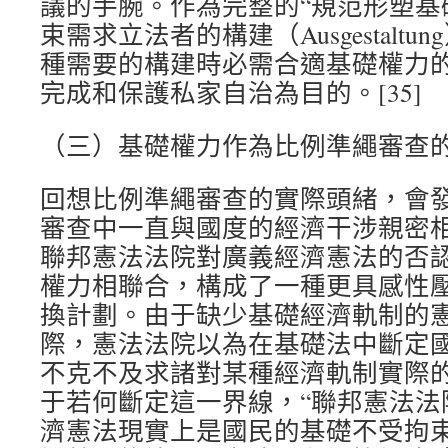
議的手腕。作為完整的“規范形塑基
束需求立法者的構建（Ausgestalt
種需要的構建時必需合適基礎權力
完成和保護私家自治為目的。[35]
（三）基礎權力作為比例準繩審查
回想比例準繩審查的實際頭緒，會
審查中一直與國度的經濟干涉親密
聯邦憲法法院對廣義經濟憲法的否
權力相聯合，構成了一種更具感性
換計劃。由于缺少基礎經濟軌制的
際，憲法法院以為在基礎法中斷定
不克不及求諸對某種經濟軌制實際
于若何斷定這一界線，“聯邦憲法法
濟憲法現實上是國民的基礎不受拘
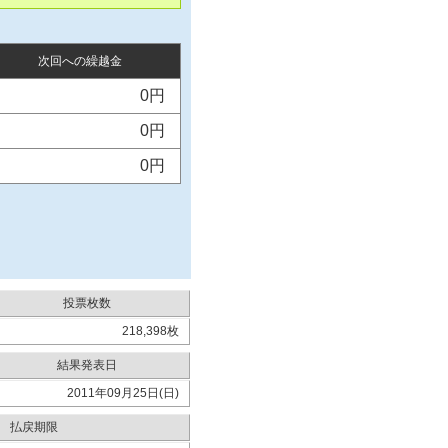
次回への繰越金
0円
0円
0円
投票枚数
218,398枚
結果発表日
2011年09月25日(日)
払戻期限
----
> **Directions for this task**:
Give every record again word for word, pictures excluded.

> **Task output**:
議的手腕。作為完整的“規范形塑基
束需求立法者的構建（Ausgestalt
種需要的構建時必需合適基礎權力
完成和保護私家自治為目的。[35]
（三）基礎權力作為比例準繩審查
回想比例準繩審查的實際頭緒，會
審查中一直與國度的經濟干涉親密
聯邦憲法法院對廣義經濟憲法的否
權力相聯合，構成了一種更具感性
換計劃。由于缺少基礎經濟軌制的
際，憲法法院以為在基礎法中斷定
不克不及求諸對某種經濟軌制實際
于若何斷定這一界線，“聯邦憲法法
濟憲法現實上是國民的基礎不受拘
次回への繰越金
0円
0円
0円
投票枚数
218,398枚
結果発表日
2011年09月25日(日)
払戻期限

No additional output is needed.